BRIEF — Apart from the images, output the data below exactly.

RECORDED DATA —
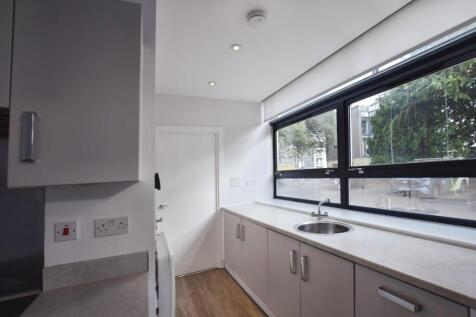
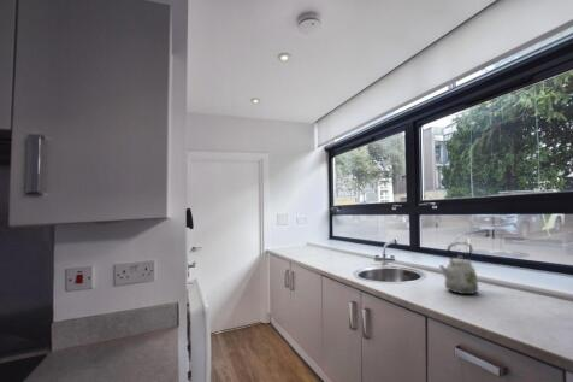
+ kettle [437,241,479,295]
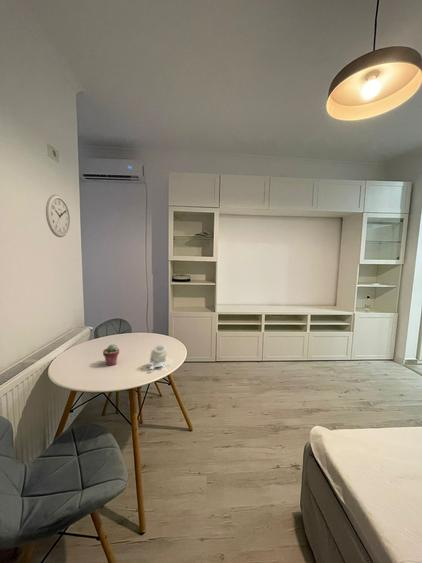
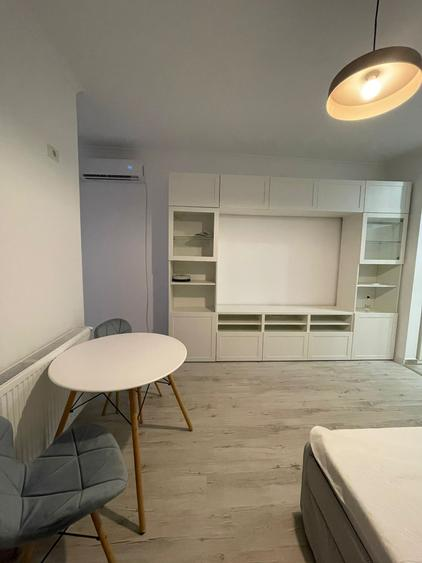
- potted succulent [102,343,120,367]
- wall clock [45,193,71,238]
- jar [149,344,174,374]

SOLUTION FOR THIS EXERCISE —
+ kettle [437,241,479,295]
- potted succulent [102,343,120,367]
- wall clock [45,193,71,238]
- jar [149,344,174,374]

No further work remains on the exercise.